Here is it's output when search node stopped and repo verified successfully: dir-ok.txt
Here is it's output when search node connected and this error returned
"type": "directory_not_empty_exception", "reason": "/usr/share/opensearch/searchable/tests-s4d0kZgWQL6dXHjTnIcMiw" dir-fail.txt
I.e. two file are sitting here extra couple of seconds.
In case somebody interested, I managed to conquer this issue.
Our cluster is running Oracle Linux Server 8.9 with ol8_UEKR6 kernel (5.4.17). New node is running Oracle Linux Server 8.9 with ol8_UEKR7 kernel (5.15.0).
We've upgraded all our nodes to 5.15 and got backup broken (repository verify failed).
Then I've restarted all nodes at 5.4 kernel and found repo verification is working properly again.
Then downgraded new node kernel to 5.4, add it to cluster and it works properly now.
Thanks for narrowing it down! Still, what is the root cause of the verification failure?

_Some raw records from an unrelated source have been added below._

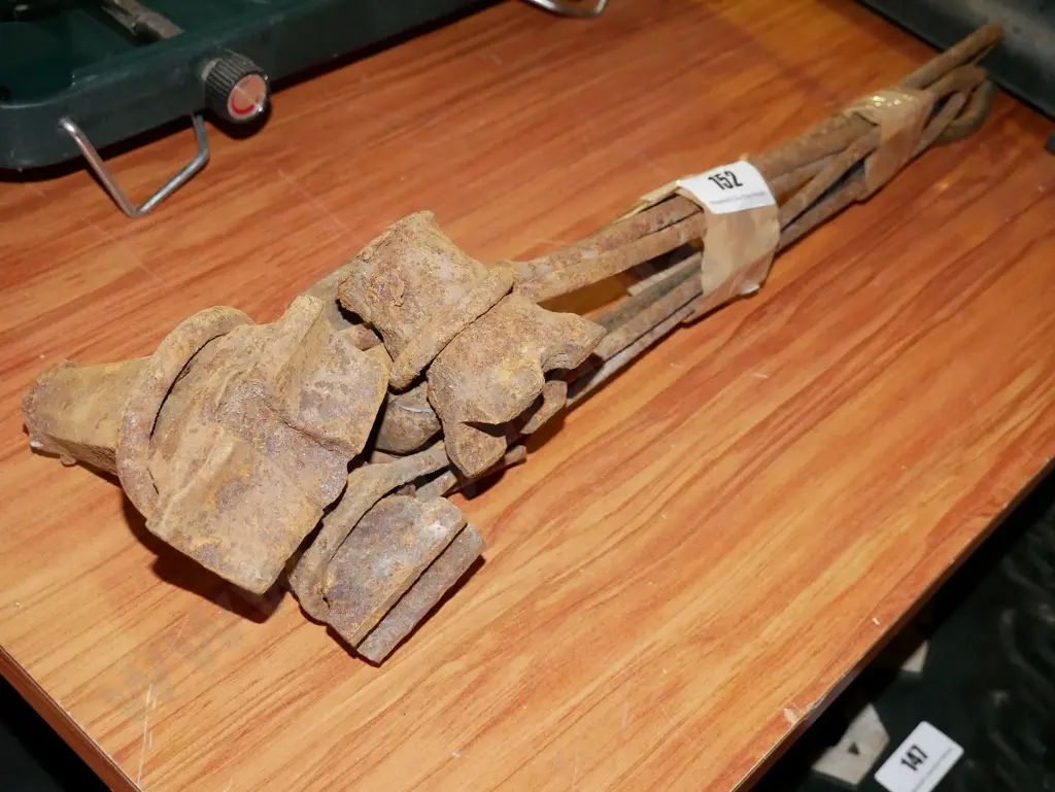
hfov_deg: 42.9
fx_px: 1342
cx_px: 528
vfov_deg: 32.9
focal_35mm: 44
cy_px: 396
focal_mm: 22
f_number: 5.6
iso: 3200
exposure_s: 1/160
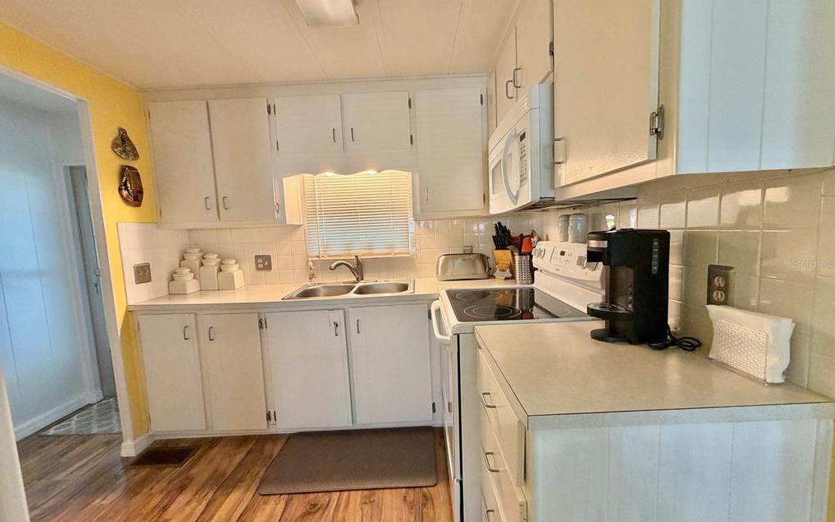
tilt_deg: -6.2
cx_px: 420
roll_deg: +1.7
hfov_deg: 101.5
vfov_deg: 74.8
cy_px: 263
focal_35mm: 15
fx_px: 341
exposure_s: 1/60
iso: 250
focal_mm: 2.22
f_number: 2.2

I was unable to identify the exact cause. What I've noticed that with 5.4 kernel, we see some time discrepancy (sometimes up to 2 seconds) between system clock and hardware clock of VMs (as per 'timedatectl' ouptput). With 5.15 kernel, time is the same at system clock and hardware clock. However, with 5.4 kernel snapshot just works as it supposed to works and we are now successfully implementing the searchable snapshot feature.